Where were the police?

2019-04-02 06:00

Claremont and Mowbray Police Stations were forced to rely on law enforcement officials for two days, on Monday 18 and Tuesday 19 March, when all the police officers allegedly failed to report for work.

With the exception of the senior police officers and management team, it is alleged that the rest of the officers took sick leave, while others took family responsibility leave.

According to reports, the organisations that stepped in worked with the senior officers to keep the flow of the basic services.

Though the members of the organisations were happy to step in, there was a concern about the safety of the community.

A source that cannot be revealed said police are one of the public servants that work in critical departments and that their jobs could not be just neglected at any stage, putting citizens at risk.

Dereck Bluck, the chairperson of the Harlyn Neighbourhood Watch confirmed that they were requested to assist Claremont police “due to staff shortages that they were experiencing at the time.”

“Harlyn welcomed the opportunity to be of assistance as it gave our patrollers a chance to learn what it was like to deal with the public from a policeman’s point of view. We hope to be of assistance in the future should the need arise again,” says Bluck.

Jonathan Hobday, the chairperson for the Mowbray Community Policing Forum (CPF), said in the area, organisations put in a joint effort to make sure the station was operative all the time. He said these include the City Improvement District patrols, the Sybrand Park citizens’ patrols and the private security institutions.
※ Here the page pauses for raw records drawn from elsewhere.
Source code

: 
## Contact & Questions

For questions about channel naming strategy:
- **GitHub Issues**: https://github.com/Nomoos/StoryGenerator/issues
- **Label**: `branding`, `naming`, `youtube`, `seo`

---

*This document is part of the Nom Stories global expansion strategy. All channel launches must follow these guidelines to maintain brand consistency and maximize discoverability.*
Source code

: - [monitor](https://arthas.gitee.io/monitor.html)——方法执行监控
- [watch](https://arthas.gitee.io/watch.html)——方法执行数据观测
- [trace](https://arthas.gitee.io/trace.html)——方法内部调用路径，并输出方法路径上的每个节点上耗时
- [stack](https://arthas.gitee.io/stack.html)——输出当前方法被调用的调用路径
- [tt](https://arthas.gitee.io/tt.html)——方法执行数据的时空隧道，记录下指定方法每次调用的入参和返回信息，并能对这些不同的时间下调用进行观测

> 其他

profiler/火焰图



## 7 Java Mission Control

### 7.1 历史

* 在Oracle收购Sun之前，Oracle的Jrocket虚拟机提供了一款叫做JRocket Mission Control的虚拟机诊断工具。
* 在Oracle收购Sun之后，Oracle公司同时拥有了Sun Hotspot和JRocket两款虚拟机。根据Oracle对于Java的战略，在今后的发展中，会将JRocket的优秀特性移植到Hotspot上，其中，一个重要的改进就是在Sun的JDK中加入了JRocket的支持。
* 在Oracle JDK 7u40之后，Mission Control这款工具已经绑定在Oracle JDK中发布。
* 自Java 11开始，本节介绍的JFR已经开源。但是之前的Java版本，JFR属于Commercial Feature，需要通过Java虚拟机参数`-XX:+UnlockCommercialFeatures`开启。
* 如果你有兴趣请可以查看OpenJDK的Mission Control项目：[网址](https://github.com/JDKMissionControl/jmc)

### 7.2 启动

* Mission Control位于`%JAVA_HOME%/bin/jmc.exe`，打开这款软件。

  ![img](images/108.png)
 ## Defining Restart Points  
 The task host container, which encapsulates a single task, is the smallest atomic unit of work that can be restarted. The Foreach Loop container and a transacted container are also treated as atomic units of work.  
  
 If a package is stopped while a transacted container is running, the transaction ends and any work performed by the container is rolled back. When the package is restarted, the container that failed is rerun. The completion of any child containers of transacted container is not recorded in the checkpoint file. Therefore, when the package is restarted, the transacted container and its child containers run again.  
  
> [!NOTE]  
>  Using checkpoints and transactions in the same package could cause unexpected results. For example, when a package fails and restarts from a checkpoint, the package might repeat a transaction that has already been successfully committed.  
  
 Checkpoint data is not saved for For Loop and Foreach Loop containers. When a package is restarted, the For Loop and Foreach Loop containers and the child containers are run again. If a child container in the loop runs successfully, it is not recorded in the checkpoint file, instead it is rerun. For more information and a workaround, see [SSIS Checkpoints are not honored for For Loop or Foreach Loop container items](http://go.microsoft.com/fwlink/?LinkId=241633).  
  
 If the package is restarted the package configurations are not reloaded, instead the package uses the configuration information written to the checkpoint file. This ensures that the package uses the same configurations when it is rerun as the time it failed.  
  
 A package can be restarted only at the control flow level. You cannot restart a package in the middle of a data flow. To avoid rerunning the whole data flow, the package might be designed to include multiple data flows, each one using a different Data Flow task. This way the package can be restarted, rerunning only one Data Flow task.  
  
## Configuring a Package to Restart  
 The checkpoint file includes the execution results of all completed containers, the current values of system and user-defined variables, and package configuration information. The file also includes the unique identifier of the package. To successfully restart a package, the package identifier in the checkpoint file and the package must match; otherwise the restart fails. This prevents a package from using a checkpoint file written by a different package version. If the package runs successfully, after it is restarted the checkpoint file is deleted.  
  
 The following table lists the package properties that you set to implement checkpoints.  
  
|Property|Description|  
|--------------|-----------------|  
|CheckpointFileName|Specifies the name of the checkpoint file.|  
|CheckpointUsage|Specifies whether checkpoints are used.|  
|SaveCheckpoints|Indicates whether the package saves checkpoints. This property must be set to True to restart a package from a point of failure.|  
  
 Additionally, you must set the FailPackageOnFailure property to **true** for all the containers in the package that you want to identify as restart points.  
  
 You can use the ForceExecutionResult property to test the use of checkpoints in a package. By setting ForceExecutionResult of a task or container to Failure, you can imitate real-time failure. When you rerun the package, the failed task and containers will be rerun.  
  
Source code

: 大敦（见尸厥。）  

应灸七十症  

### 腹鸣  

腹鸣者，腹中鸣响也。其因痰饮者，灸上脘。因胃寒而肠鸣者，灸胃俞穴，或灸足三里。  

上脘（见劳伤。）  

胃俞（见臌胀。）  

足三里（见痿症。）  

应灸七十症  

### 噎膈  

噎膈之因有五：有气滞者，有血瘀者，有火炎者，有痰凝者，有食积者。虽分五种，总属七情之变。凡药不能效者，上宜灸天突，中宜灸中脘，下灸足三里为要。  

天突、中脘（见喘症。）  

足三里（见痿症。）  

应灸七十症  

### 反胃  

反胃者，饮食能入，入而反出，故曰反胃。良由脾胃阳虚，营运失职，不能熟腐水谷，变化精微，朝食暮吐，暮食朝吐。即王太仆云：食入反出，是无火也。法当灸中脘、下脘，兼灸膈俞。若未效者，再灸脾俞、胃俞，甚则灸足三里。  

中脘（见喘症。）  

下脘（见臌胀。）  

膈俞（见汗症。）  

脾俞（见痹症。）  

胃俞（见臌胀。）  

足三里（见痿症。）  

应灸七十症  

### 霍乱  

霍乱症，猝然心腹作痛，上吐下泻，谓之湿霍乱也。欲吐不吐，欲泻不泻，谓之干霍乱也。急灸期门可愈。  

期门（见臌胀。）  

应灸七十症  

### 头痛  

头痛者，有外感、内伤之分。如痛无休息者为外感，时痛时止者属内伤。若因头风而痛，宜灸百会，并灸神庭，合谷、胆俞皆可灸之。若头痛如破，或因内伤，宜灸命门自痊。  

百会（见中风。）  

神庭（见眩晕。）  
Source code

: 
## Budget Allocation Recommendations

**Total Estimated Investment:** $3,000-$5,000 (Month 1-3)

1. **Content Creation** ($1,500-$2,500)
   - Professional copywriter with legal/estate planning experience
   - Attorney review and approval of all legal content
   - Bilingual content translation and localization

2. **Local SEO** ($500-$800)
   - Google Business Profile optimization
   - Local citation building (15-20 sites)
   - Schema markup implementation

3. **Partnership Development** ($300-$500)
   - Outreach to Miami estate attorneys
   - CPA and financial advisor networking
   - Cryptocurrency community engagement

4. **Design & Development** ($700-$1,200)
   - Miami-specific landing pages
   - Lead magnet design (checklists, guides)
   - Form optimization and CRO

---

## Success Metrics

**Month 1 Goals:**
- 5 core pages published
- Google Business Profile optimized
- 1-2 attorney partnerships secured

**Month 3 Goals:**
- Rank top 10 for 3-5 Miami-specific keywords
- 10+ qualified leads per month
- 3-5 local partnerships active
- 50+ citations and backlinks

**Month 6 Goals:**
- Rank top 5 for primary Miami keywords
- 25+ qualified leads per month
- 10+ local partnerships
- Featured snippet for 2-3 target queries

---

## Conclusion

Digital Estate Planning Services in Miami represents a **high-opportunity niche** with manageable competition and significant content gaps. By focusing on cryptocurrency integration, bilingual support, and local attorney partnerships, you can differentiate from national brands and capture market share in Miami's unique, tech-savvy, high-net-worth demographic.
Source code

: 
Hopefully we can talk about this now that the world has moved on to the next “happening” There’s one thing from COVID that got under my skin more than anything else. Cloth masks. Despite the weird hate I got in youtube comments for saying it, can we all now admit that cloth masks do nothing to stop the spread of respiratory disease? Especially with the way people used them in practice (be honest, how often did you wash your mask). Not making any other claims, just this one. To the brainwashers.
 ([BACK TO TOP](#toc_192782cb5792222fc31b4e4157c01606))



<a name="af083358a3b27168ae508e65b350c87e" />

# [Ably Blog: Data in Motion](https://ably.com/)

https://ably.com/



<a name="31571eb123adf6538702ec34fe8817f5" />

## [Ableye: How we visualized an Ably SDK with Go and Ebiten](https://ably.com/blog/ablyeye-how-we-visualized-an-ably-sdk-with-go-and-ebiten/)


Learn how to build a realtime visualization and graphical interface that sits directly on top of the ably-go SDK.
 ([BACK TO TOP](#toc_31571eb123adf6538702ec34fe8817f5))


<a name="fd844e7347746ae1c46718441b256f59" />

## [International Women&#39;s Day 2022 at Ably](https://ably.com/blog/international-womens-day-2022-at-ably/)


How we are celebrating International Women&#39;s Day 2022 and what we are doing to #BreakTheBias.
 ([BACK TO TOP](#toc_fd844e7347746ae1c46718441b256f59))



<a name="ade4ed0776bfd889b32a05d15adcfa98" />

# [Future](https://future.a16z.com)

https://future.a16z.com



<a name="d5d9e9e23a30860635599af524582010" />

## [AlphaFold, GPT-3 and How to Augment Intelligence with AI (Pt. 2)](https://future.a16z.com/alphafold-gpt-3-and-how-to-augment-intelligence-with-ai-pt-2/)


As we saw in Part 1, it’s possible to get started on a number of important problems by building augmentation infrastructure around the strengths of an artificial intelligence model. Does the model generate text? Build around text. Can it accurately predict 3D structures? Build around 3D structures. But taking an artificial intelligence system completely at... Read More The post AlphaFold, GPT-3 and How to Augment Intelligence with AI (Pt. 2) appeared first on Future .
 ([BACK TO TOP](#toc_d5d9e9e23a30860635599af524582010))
Station commander for Claremont Police Station, Colonel Maree Louw confirmed that members of day and night shift were on sick leave and on family responsibility leave all at once. Louw said the station managed by filling those positions with other members like sector commanders and other office staff, and that the neighbourhood watch assisted the members during the night shift.

“Community policing is important to us and it is good to have a relationship with our partners like the CPF, neighbourhood watch and other forces to assist when needed, as we all have one common goal and that is to prevent and fight crime in our areas. We have contingency plans in place should this happened again, and appreciate the help of the neighbourhood watch.”